**EXTRACT:**

## START

Grimm Tales of Terror Vol. 2 #10 (Zenescope)
Zenescope is not known for highbrow, high-concept comic books. They have their niche audience, which is what would make this single issue story a bit of a surprise.
We are immediately introduced to a TV news reporter, down on his luck and looking to break a real story instead of the fluff he is constantly delivering. He goes to investigate an old home and something does not seem quite right. It is a horror cliché to say the least, but that did not make it unenjoyable. The dialogue was not fantastic; I found myself chuckling at some very poorly written moments. The story was told in such a brisk manner is that it was really hard to get scared or even care about any of these characters within the issue.
The artwork, provided by Sami Kivela and colorist Marco Lesko, were serviceable. That is by no means a dig on the work, but meant to be said with some praise. It is very often with smaller publishers that the work can come across as unprofessional. However, reading this issue in digital format the art came as polished, although not groundbreaking.
This was by no means a great comic, but I am a sucker for horror anthology style books and has me curious to read more.
Rating: 2.5 out of 5 (but only for those fans of horror anthologies)
Puppet Master #17 (Action Labs / Danger Zone)
A colleague of mine read issue one and rated it a solid “Leave It.” However, being such a fan of the movies, I decided to dive into this. I give credit to any film-turned-comic-series that manages to get itself to issue #17.
The new Puppet Master – a young boy who lives with his family at the hotel they run – is having problems with the Puppets. They are falling apart and he cannot get them to go back together. Meanwhile, a group of Luchador wrestlers show up with their sleazy manager to spend the night. We then get a very uninspiring story that even the most rabid Luchador fans will want to pass up.

## END

(Extracted records)
## START

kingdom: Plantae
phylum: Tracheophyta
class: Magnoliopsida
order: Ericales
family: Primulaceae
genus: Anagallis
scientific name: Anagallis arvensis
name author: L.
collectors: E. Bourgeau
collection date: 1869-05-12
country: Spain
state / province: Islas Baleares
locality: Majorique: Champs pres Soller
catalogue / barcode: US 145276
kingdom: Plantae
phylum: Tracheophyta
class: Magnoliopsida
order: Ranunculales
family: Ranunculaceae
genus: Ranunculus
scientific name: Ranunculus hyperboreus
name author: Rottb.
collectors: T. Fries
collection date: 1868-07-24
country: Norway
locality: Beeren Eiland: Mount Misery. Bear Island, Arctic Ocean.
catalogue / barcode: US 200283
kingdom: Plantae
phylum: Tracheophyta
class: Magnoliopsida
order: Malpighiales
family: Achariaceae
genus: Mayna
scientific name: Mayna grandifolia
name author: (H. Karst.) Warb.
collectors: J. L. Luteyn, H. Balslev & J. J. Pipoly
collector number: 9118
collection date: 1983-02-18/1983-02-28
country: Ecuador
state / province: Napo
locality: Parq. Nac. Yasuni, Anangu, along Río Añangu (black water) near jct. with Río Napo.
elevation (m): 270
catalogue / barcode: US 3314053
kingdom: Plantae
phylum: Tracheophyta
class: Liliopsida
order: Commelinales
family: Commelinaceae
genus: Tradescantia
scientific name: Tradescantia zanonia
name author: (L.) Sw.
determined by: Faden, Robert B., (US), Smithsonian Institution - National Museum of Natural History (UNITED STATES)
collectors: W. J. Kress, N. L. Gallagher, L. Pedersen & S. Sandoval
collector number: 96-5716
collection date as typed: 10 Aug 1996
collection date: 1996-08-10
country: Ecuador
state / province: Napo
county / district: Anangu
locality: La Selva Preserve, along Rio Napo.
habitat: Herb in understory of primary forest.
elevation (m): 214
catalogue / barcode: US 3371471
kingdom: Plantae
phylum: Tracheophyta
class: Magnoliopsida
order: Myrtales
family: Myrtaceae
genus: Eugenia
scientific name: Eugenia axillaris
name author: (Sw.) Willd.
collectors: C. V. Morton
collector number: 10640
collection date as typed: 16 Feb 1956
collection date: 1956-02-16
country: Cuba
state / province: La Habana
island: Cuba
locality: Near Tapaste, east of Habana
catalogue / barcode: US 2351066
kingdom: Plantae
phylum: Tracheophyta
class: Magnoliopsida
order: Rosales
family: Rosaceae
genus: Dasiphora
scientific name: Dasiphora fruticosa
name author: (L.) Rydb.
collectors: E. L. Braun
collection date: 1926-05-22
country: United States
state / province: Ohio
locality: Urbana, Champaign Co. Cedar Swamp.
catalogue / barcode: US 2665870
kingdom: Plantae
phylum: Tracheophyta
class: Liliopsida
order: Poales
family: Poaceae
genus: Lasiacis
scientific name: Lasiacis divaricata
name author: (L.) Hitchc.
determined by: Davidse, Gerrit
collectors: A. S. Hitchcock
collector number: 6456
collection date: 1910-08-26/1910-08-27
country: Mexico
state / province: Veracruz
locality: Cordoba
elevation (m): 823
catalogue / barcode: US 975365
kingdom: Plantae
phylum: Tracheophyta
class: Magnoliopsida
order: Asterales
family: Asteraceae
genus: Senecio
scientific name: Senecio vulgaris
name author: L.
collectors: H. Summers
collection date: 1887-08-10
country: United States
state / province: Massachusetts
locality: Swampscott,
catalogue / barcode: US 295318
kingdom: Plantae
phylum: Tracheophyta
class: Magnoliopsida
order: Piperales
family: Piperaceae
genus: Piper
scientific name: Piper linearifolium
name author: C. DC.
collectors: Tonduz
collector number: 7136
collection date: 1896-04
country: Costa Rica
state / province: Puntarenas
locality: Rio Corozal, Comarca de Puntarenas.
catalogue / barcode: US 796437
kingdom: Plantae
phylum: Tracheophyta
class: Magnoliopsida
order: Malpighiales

## END

**PROBLEMS TO SOLVE:**
1. In the records, starting with the line that contains "genus: Eugenia" and going on through the line that contains "collectors: E. L. Braun", rename "scientific name" to "taxon name" and give those lines again with nothing else changed.
2. Go on with the comic book reviews from the point where they stop.

**RESPONSES BY TASK:**
1.
genus: Eugenia
taxon name: Eugenia axillaris
name author: (Sw.) Willd.
collectors: C. V. Morton
collector number: 10640
collection date as typed: 16 Feb 1956
collection date: 1956-02-16
country: Cuba
state / province: La Habana
island: Cuba
locality: Near Tapaste, east of Habana
catalogue / barcode: US 2351066
kingdom: Plantae
phylum: Tracheophyta
class: Magnoliopsida
order: Rosales
family: Rosaceae
genus: Dasiphora
taxon name: Dasiphora fruticosa
name author: (L.) Rydb.
collectors: E. L. Braun

2.
The one strong thing I can say is that the art had some very gory and violent scenes, courtesy of the Puppets. While I do not want this in all my comics – or even all my horror comics – I like the occasional gasps that rival some in The Walking Dead.
Rating: 1 out of 5
Chilling Adventures of Sabrina #6 (Archie)
Letterers are often the forgotten piece of comic artwork, but Jack Morelli’s work in this comic are STUNNING. Typically when you look at a lot of yellow-text books, the text feels heavy and drawn out. Not here. Not even close. The subtlety that he uses for when the cobras are speaking just says talent.
With amazing lettering, it’s hard to imagine that the art would not blow anyone away. The art is simply flawless. While the other books I looked at were flat, the art and coloring in Sabrina was deep and rich. The tone is dark, but not soaked in black ink.
Roberto Agguire-Sacasa weaves a true tale of sadness and horror. We are introduced to a ton of complex characters, but this ensemble cast each has their moments, and Agguire-Sacasa writes a script made for the best television dramas.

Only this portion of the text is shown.